Low FPS on jetson type devices #24

Open MsWik opened 3 years ago

MsWik commented 3 years ago

Hello. Thanks for your work. When testing yolor-ssss-dwt 640 on devices like jetson Xavier NX, an unsatisfactory result was obtained in terms of performance (about 30 frames per second), yolo4-tiny + tkDNN FP16 640 * 640 ~ 100 fps. Are there ways to speed up the output for end devices? At 2070S ~ 100 FPS

WongKinYiu commented 3 years ago

I think yolor-ssss-dwt + tkDNN wont't have only 30 fps, since in my experiments yolov4-s is far faster than 30fps on xavier nx. Do you has the fps results of yolor-ssss-s2d?

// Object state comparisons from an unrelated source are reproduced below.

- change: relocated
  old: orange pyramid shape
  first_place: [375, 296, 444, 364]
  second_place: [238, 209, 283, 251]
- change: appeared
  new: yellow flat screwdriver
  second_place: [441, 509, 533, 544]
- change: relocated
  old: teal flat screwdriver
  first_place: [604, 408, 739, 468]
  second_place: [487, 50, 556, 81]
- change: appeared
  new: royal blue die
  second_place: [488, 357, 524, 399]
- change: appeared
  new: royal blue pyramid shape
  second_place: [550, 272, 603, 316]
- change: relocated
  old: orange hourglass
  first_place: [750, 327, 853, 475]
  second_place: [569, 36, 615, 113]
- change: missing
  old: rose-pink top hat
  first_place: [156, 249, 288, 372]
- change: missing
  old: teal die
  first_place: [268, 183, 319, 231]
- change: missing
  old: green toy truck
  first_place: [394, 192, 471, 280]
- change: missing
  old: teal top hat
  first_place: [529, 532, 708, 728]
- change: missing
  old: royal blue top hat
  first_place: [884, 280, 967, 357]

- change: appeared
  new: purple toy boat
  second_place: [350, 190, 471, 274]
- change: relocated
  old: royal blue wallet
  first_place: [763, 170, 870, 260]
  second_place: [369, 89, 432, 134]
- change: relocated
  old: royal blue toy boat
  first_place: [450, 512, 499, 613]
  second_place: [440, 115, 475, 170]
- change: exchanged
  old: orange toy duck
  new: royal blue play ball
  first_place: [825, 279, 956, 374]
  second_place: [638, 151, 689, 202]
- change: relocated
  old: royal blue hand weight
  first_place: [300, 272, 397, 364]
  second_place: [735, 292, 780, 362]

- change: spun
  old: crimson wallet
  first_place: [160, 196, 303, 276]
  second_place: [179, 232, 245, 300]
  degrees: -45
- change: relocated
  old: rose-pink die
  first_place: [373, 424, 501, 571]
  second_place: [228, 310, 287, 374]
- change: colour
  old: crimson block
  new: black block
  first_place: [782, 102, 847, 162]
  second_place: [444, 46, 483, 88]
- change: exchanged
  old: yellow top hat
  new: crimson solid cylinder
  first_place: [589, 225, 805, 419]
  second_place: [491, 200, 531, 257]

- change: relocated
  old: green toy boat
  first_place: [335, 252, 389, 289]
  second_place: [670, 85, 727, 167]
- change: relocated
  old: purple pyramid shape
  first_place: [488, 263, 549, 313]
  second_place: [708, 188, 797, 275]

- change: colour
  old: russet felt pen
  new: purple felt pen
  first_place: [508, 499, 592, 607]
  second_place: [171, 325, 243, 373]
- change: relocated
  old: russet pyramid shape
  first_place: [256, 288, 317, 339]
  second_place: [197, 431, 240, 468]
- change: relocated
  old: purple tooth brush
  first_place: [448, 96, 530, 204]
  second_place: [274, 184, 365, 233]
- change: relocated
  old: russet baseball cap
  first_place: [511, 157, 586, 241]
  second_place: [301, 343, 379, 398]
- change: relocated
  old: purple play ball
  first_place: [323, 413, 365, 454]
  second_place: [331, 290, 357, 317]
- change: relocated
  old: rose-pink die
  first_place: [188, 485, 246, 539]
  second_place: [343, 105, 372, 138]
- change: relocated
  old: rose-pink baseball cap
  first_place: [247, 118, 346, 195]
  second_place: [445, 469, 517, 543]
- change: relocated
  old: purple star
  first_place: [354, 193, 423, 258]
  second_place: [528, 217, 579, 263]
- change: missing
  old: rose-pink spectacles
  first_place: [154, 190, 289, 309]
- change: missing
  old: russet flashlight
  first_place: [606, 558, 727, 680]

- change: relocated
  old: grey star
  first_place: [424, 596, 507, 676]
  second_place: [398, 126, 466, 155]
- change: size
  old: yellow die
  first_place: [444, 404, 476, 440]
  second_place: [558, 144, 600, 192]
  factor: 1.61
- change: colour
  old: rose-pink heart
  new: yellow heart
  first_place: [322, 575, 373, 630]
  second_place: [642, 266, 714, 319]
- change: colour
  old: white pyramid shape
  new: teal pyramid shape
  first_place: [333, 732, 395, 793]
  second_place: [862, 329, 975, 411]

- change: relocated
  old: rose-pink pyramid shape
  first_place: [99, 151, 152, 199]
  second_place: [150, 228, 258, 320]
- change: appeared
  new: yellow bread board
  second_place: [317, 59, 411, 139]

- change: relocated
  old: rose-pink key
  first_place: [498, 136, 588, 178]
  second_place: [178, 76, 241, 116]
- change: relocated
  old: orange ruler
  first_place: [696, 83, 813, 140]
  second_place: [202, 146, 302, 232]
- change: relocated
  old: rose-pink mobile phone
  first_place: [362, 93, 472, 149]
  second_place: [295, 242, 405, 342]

MsWik commented 3 years ago

Thanks for the answer. No, the result is the same. About 27FPS when processing a file. Tell me what version of the torch you have? I have torch 1.8.0 CUDA: 0 (Xavier, 7765MB) and torchvision 0.9.0. FP16 is included. I haven't used tkDNN for yolor-ssss-dwt, can you have an example?

WongKinYiu commented 3 years ago

I used pure tensorrt without tkdnn. https://github.com/linghu8812/tensorrt_inference/tree/master/ScaledYOLOv4

MsWik commented 3 years ago

Thanks for the answer. I managed to convert the model to onnx, however, I have not yet managed to collect and draw an output through tensorrt. Can you tell us how you made the output in tensorrt?

MsWik commented 3 years ago

I ran the model through onnx_tensorrt, but the speed remains the same.